Insiders predict interest in retransfer printing to grow rapidly in the coming years. Today, reports suggest it accounts for about 15% of printer sales, up from just 5% a few years ago.
“Over time, that might even get up to 20%,” says Connell Smith, vice president of distributed issuance, supplies and secure technology products for Datacard. The retransfer market is growing faster than the direct-to-card market, he notes.
Experts attribute that rise to the increase in the use of smart cards and the fact that costs are coming down for all types of printing. It used to be that a printer that provided good print quality cost $4,000 or more, but today it could cost just $2,500.
At the same time, interest continues to grow for traditional direct-to-card printing.
For printer manufacturer Zebra Technologies, more than 70% of the company’s printing revenues come from low to midrange direct-to-card printers and printer media, says Kelly Ambriz, senior product manager for Zebra.
At both ends of the spectrum, Ambriz says sales are strong with printing unit revenues hitting record levels in a recent quarter. “The market is good right now, and we expect to see that into next year, too,” he says.

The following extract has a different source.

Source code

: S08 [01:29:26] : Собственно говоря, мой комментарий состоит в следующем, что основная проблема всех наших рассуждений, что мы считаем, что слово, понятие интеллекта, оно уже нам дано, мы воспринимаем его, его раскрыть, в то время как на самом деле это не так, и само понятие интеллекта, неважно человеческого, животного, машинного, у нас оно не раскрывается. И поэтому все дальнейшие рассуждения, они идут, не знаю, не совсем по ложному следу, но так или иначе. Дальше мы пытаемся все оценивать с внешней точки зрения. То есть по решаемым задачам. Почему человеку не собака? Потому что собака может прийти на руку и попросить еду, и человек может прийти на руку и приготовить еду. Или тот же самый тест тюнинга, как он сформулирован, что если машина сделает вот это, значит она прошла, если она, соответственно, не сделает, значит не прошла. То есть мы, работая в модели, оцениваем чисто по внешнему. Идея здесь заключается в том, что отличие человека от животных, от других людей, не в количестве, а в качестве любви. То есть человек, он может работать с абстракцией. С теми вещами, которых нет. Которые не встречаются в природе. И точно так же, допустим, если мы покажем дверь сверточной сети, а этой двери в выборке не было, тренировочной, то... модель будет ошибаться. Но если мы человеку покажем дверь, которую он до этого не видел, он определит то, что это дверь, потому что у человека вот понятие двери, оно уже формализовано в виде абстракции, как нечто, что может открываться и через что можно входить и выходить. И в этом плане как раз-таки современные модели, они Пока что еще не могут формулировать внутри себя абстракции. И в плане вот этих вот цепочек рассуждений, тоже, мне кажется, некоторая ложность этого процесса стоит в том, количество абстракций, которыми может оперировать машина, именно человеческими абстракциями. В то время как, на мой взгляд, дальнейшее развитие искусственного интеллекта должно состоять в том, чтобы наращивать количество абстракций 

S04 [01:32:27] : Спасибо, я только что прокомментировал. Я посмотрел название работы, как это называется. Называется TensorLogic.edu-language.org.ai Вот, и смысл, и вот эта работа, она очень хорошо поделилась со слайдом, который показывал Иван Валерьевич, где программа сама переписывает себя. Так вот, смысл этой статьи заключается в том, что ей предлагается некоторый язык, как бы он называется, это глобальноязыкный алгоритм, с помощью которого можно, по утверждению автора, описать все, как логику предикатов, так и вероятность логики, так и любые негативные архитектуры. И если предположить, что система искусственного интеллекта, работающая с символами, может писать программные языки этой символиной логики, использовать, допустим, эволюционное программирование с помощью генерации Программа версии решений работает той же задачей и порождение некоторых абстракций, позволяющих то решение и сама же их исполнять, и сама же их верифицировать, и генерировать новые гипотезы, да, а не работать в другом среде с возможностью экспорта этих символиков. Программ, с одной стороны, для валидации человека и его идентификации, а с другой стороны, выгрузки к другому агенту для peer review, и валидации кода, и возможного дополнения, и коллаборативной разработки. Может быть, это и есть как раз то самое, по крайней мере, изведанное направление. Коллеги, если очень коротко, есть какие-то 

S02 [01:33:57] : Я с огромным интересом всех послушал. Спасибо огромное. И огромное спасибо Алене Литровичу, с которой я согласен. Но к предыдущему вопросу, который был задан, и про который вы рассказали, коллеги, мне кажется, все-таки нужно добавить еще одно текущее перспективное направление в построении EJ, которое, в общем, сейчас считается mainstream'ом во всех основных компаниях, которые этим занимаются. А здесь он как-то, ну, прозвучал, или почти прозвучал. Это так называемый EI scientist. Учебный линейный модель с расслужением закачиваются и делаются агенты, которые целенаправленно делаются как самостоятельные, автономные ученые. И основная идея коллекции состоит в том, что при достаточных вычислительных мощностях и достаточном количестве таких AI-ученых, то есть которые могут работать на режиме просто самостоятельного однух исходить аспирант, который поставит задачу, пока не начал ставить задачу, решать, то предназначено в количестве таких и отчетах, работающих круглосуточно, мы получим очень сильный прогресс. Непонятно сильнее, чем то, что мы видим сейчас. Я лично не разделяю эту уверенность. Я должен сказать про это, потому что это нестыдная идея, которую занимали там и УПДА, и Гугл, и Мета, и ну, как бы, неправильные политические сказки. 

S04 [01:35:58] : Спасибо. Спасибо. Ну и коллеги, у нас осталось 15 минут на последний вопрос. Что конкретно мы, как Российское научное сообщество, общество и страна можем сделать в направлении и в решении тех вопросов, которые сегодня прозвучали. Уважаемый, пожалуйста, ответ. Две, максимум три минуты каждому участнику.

Through its Fargo printer line, HID Global has offered both printing methods for a decade and a half, says Jim Meier, senior director of product marketing for HID. He says the growing demand for technology cards drove the addition of retransfer printing to HID’s offerings in 1999.
“There was always this desire to print on these types of cards, and this really was the way to do it in the most effective manner,” he explains.
Datacard’s Smith points to three reasons why organizations prefer retransfer printing.
One is for over-the-edge printing in which the image is prominent. Direct-to-card printing produces images that don’t bleed over the edge of a card, and that can create a white line around the border of the card. That might not be an issue for grade school student ID badges, but a financial institution wants a more sophisticated card appearance, he explains. By printing onto a clear film, the retransfer method can produce over-the-edge printing without any white border.
The second is for the flatness of cards. If a card isn’t flat or even, a direct-to-card print head won’t be able to transfer the image reliably. “This is one of the reasons I think retransfer has grown,” Smith says, referring to the increase in the use of smart cards that often have a dimple on the card where the chip is embedded.
The third reason for using retransfer is that it enables printing on a wider range of plastics. Whereas direct-to-card printing works only on PVC plastic because of its porous surface, retransfer can accommodate multiple print surfaces, including sturdier materials such as polycarbonate and PETG. Although PVC accounts for about 90% of the cards printed in the world, high-end government cards sometimes call for stronger types of plastic.
And then there’s added security. Retransfer printing can enable the higher levels of card security by allowing the incorporation of techniques – such as a holographic and other visual security elements – in the transfer film and overlay process.
Cards printed with retransfer film make it easier to detect fraud. “If an attempt to alter the image has been tried, it is easier to detect because the film will be affected,” Ambriz says.